#### Activity:
The required output is the line containing "left back paw: (755, 493)" through the final line of the material below, printed exactly, with no other lines.

#### Dataset records:

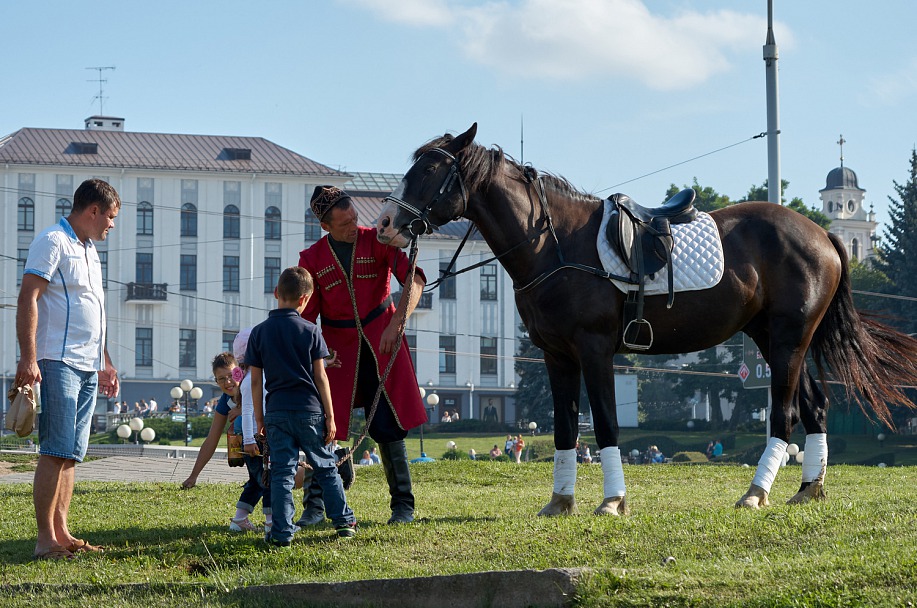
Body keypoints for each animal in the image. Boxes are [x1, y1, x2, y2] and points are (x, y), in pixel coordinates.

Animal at [374, 126, 916, 516]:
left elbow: (606, 424)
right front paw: (561, 501)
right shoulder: (557, 357)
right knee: (816, 406)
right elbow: (565, 428)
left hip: (788, 341)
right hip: (777, 340)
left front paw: (612, 501)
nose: (385, 225)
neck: (554, 245)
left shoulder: (595, 350)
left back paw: (755, 493)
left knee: (783, 415)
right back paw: (808, 489)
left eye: (430, 169)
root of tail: (823, 235)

#### The answer:
left back paw: (755, 493)
left knee: (783, 415)
right back paw: (808, 489)
left eye: (430, 169)
root of tail: (823, 235)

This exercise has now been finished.